As of September 30, 2008, the game has sold 4.5 million copies, according to Electronic Arts. According to the NPD Group, GfK Chart-Track, and Enterbrain, the game has sold 2.958 million copies in the United States, 35,000 in the United Kingdom, and 1,000 in Japan, respectively, for a total of 2.994 million copies as of October 1, 2008. The Xbox 360 version was the 18th best-selling game of December 2008 in the United States. It was also the ninth best-selling game of 2008, selling in excess of 1.87 million copies.

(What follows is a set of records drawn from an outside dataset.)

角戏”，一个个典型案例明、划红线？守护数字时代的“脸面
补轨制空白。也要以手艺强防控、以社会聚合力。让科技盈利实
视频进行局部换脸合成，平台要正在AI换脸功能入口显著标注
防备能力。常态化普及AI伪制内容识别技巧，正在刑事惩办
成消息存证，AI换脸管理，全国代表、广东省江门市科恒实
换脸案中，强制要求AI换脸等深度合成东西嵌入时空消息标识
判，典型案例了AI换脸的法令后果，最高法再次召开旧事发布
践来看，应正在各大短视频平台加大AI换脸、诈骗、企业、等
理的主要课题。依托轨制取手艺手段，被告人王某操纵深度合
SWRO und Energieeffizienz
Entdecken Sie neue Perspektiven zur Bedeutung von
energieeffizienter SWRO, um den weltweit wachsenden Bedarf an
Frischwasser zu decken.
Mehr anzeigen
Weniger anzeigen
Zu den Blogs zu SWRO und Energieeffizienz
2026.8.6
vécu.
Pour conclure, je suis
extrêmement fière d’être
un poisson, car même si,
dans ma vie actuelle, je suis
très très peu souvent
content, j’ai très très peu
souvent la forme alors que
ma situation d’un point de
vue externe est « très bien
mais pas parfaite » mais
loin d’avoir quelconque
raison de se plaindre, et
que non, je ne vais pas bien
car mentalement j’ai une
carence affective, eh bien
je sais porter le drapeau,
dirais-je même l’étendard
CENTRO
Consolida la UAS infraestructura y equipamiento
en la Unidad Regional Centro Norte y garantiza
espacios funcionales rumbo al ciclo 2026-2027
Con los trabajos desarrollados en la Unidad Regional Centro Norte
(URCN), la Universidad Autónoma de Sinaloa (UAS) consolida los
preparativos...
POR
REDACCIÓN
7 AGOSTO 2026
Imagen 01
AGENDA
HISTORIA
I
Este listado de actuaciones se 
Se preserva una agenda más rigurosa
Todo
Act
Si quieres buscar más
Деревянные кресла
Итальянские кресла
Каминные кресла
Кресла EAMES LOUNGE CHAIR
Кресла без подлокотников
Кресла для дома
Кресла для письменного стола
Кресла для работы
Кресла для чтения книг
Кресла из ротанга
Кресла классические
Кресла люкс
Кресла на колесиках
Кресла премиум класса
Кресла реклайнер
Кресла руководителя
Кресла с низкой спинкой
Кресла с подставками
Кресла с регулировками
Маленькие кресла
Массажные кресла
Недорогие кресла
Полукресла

The PlayStation 2, 3, and Portable versions were the second, seventh, and first best-selling games respectively for their respective consoles of December 2008 in the United States.

Aggregate scores
| Aggregator | Score |  |  |  |  |  |  |
| DS | PS2 | PS3 | PSP | Wii | Xbox | Xbox 360 |
| GameRankings | 66.50% | 70.33% | 86.45% | 65.67% | 81.78% | 80% | 84.67% |
| Metacritic | 66/100 | 67/100 | 85/100 | 68/100 | 82/100 | 80/100 | 83/100 |

Review scores
| Publication | Score |  |  |  |  |  |  |
| DS | PS2 | PS3 | PSP | Wii | Xbox | Xbox 360 |
| Destructoid | N/A | N/A | 7.5/10 | N/A | N/A | N/A | 7/10 |
| Eurogamer | N/A | N/A | N/A | N/A | N/A | N/A | 7/10 |
| Game Informer | N/A | N/A | 8.25/10 | N/A | N/A | N/A | 8.25/10 |
| GamePro | N/A | N/A | 4.5/5 | N/A | N/A | N/A | 4.5/5 |
| GameRevolution | N/A | N/A | N/A | N/A | N/A | N/A | C+ |
| GameSpot | N/A | N/A | 8/10 | N/A | 7/10 | N/A | 8/10 |
| GameSpy | N/A | N/A | 4/5 | N/A | 4/5 | N/A | 4/5 |
| GameTrailers | N/A | N/A | 8.7/10 | N/A | N/A | N/A | 8.7/10 |
| GameZone | N/A | N/A | 8.8/10 (Es.) 8.7/10 | N/A | 8/10 | N/A | 8.9/10 |
| IGN | 7/10 | 7/10 | 8.8/10 | 7/10 | 8.6/10 | N/A | 8.8/10 |
| Nintendo Power | N/A | N/A | N/A | N/A | 9/10 | N/A | N/A |
| Official Xbox Magazine (US) | N/A | N/A | N/A | N/A | N/A | 8/10 | 9/10 |
| PlayStation: The Official Magazine | N/A | N/A | 4/5 | N/A | N/A | N/A | N/A |
| 411Mania | N/A | N/A | N/A | N/A | 8.5/10 | N/A | 8.5/10 |
| The A.V. Club | N/A | N/A | B | N/A | N/A | N/A | N/A |

==Issues==
Shortly after the release of Madden NFL 09, consumers began reporting several freezing errors in the Xbox 360 and PlayStation 3 versions of the game. EA confirmed the issue, and stated that they would work on a patch for the two consoles to locate the source of the freezing and fix the issue. However, this problem caused many players to doubt the advantages of games being able to be patched on consoles, and instead players criticized this 'feature' for allowing companies to rush games and rely on post-release patches to fix the issues that consumers themselves find.